Work instruction -
Write out the full set of records below exactly.

Excerpts from a dataset -
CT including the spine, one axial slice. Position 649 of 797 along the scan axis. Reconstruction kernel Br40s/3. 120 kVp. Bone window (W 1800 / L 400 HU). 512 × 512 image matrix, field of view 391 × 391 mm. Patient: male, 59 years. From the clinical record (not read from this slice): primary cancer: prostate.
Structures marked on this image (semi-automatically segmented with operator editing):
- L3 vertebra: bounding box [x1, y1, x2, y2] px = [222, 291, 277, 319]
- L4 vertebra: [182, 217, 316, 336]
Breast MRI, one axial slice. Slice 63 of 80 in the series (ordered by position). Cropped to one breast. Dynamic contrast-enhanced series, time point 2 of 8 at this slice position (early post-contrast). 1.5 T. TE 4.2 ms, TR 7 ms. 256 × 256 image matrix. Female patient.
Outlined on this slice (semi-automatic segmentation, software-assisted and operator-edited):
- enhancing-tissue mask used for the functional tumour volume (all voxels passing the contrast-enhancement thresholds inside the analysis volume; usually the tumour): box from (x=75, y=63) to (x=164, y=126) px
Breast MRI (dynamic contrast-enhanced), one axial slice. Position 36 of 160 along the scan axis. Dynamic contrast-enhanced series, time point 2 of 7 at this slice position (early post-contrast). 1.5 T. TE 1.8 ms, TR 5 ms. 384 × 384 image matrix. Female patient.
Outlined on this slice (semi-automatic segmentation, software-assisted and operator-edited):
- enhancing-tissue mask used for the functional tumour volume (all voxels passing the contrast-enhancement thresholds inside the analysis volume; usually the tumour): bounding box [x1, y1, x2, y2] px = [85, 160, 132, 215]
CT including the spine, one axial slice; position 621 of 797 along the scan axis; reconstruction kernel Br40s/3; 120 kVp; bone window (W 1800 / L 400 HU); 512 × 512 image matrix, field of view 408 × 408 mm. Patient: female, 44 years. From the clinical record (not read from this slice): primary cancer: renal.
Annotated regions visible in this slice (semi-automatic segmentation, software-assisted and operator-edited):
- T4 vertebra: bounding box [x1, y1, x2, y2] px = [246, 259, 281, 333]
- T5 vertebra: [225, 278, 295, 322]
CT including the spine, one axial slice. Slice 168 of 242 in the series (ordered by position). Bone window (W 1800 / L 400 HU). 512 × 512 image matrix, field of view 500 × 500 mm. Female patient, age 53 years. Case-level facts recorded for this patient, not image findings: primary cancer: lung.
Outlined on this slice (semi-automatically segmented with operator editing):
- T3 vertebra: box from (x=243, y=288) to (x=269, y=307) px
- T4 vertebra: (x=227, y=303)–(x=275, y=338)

Exercise solution -
CT including the spine, one axial slice. Position 649 of 797 along the scan axis. Reconstruction kernel Br40s/3. 120 kVp. Bone window (W 1800 / L 400 HU). 512 × 512 image matrix, field of view 391 × 391 mm. Patient: male, 59 years. From the clinical record (not read from this slice): primary cancer: prostate.
Structures marked on this image (semi-automatically segmented with operator editing):
- L3 vertebra: bounding box [x1, y1, x2, y2] px = [222, 291, 277, 319]
- L4 vertebra: [182, 217, 316, 336]
Breast MRI, one axial slice. Slice 63 of 80 in the series (ordered by position). Cropped to one breast. Dynamic contrast-enhanced series, time point 2 of 8 at this slice position (early post-contrast). 1.5 T. TE 4.2 ms, TR 7 ms. 256 × 256 image matrix. Female patient.
Outlined on this slice (semi-automatic segmentation, software-assisted and operator-edited):
- enhancing-tissue mask used for the functional tumour volume (all voxels passing the contrast-enhancement thresholds inside the analysis volume; usually the tumour): box from (x=75, y=63) to (x=164, y=126) px
Breast MRI (dynamic contrast-enhanced), one axial slice. Position 36 of 160 along the scan axis. Dynamic contrast-enhanced series, time point 2 of 7 at this slice position (early post-contrast). 1.5 T. TE 1.8 ms, TR 5 ms. 384 × 384 image matrix. Female patient.
Outlined on this slice (semi-automatic segmentation, software-assisted and operator-edited):
- enhancing-tissue mask used for the functional tumour volume (all voxels passing the contrast-enhancement thresholds inside the analysis volume; usually the tumour): bounding box [x1, y1, x2, y2] px = [85, 160, 132, 215]
CT including the spine, one axial slice; position 621 of 797 along the scan axis; reconstruction kernel Br40s/3; 120 kVp; bone window (W 1800 / L 400 HU); 512 × 512 image matrix, field of view 408 × 408 mm. Patient: female, 44 years. From the clinical record (not read from this slice): primary cancer: renal.
Annotated regions visible in this slice (semi-automatic segmentation, software-assisted and operator-edited):
- T4 vertebra: bounding box [x1, y1, x2, y2] px = [246, 259, 281, 333]
- T5 vertebra: [225, 278, 295, 322]
CT including the spine, one axial slice. Slice 168 of 242 in the series (ordered by position). Bone window (W 1800 / L 400 HU). 512 × 512 image matrix, field of view 500 × 500 mm. Female patient, age 53 years. Case-level facts recorded for this patient, not image findings: primary cancer: lung.
Outlined on this slice (semi-automatically segmented with operator editing):
- T3 vertebra: box from (x=243, y=288) to (x=269, y=307) px
- T4 vertebra: (x=227, y=303)–(x=275, y=338)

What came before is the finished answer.